Texto para analizar:
****

Políticas de talante y políticas de carácter

Los últimos días de la primavera van a ser políticamente complejos y socialmente inquietantes. El anuncio de ruptura de la tregua por parte de ETA no sólo está modificando las agendas políticas, sino que está condicionando el análisis de los resultados electorales. Los ciudadanos deberíamos transformar este horizonte de incertidumbre en una oportunidad para la deliberación sosegada.

Estamos a punto de cumplir tres décadas de ayuntamientos democráticos y es buen momento para hacer memoria de una Transición que, además de tener sus correspondientes dimensiones políticas, culturales o religiosas, tuvo una dimensión ética que abrió la puerta a las demás. Una dimensión en la que se amparó Rodríguez Zapatero cuando hizo balance de su primer año de legislatura y anunciaba que su política estaría presidida por tres referencias: «Paz, ciudadanía y talante». De las tres, la reivindicación del talante traía algo más que una nueva política, prologaba la llegada de un nuevo estilo, anunciaba nuevas formas y, sobre todo, iniciaba una aventura ideológica que parecía enlazar con la Transición.

****

Datos extraídos:
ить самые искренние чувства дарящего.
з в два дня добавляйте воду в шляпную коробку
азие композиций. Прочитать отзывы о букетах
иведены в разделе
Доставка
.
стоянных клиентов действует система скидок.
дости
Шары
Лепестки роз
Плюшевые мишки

****

Tareas a realizar:
A. Vuelve a escribir, tal cual aparece en el artículo sobre políticas de talante, el fragmento que va desde "Políticas de talante" hasta "la deliberación sosegada.".
B. Responde estas preguntas con lo que dice el artículo sobre políticas de talante:
(i) ¿Qué anuncio de ETA está cambiando las agendas políticas?
(ii) ¿Cuántas décadas de ayuntamientos democráticos están a punto de cumplirse?
(iii) ¿Cuáles fueron las tres referencias que, según Rodríguez Zapatero, presidirían su política?
C. Sigue escribiendo el artículo sobre políticas de talante a partir de su última frase.

Resultados del ejercicio:
A.
Políticas de talante y políticas de carácter

Los últimos días de la primavera van a ser políticamente complejos y socialmente inquietantes. El anuncio de ruptura de la tregua por parte de ETA no sólo está modificando las agendas políticas, sino que está condicionando el análisis de los resultados electorales. Los ciudadanos deberíamos transformar este horizonte de incertidumbre en una oportunidad para la deliberación sosegada.

B.
(i) El anuncio de ruptura de la tregua.
(ii) Tres décadas.
(iii) Paz, ciudadanía y talante.

C.
La nueva estrategia de comunicación marcaba las distancias con una personalidad política como la de Aznar, donde pesaba más el carácter, la determinación y la firmeza que el talante, la flexibilidad y la emotividad. Curiosamente, tanto el talante como el carácter habían sido categorías con las que el profesor José Luis López-Aranguren construyó, hace casi 50 años, un libro -Ética- que se convirtió en manual universitario de varias generaciones. Las distancias que quería tomar Rodríguez Zapatero con Aznar eran tan grandes que le forzaron a construir una estrategia basada sólo en el talante, sin conservar dialécticamente nada del carácter, como si en la historia de la ética pública fuese posible prescindir de ambas categorías.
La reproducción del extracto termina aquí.